Pictures in the data below are not part of the copy; transcribe everything else exactly.

> Dataset extract:
——————————

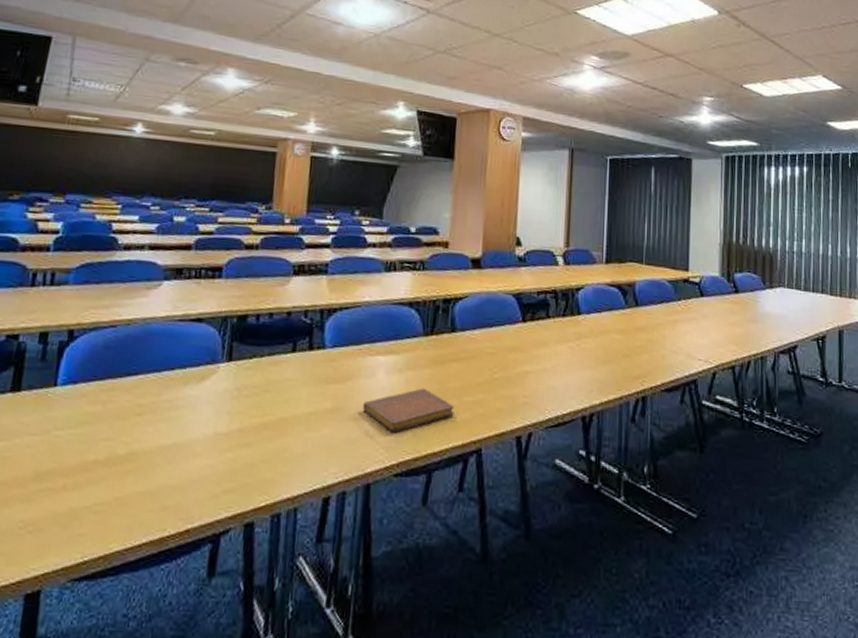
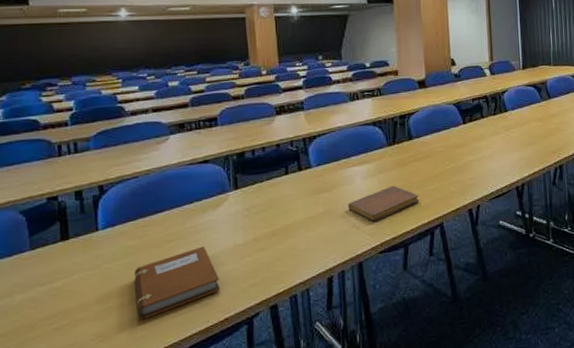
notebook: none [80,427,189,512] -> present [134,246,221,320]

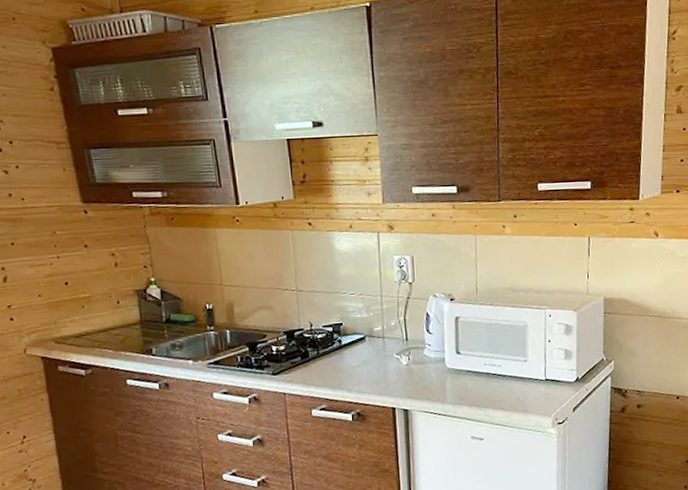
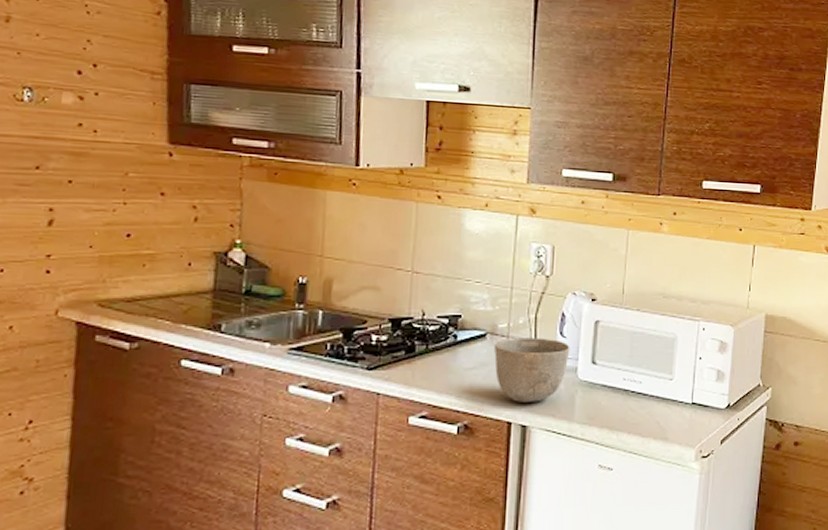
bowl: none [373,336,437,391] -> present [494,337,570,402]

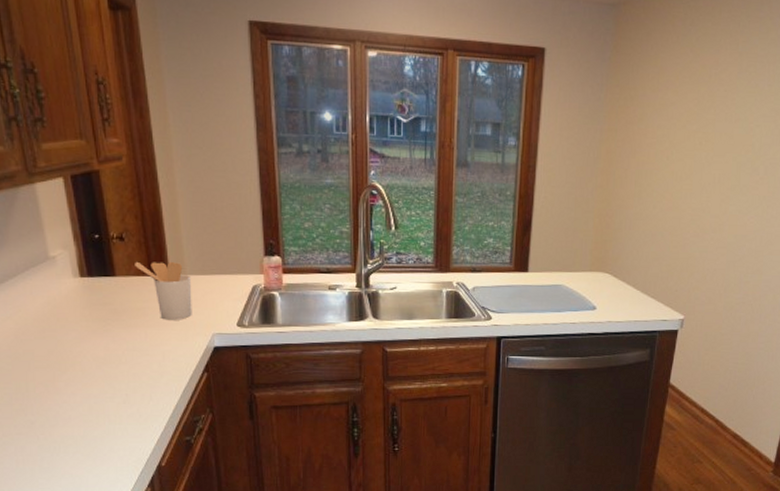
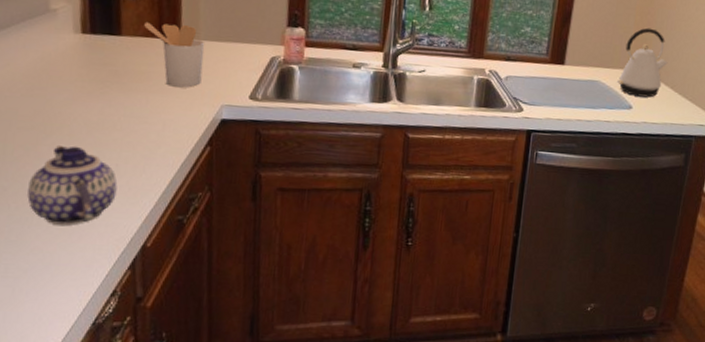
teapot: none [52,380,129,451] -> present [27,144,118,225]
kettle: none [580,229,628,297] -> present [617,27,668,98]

——————————

> Answer to the problem:
notebook: none [80,427,189,512] -> present [134,246,221,320]

bowl: none [373,336,437,391] -> present [494,337,570,402]

teapot: none [52,380,129,451] -> present [27,144,118,225]
kettle: none [580,229,628,297] -> present [617,27,668,98]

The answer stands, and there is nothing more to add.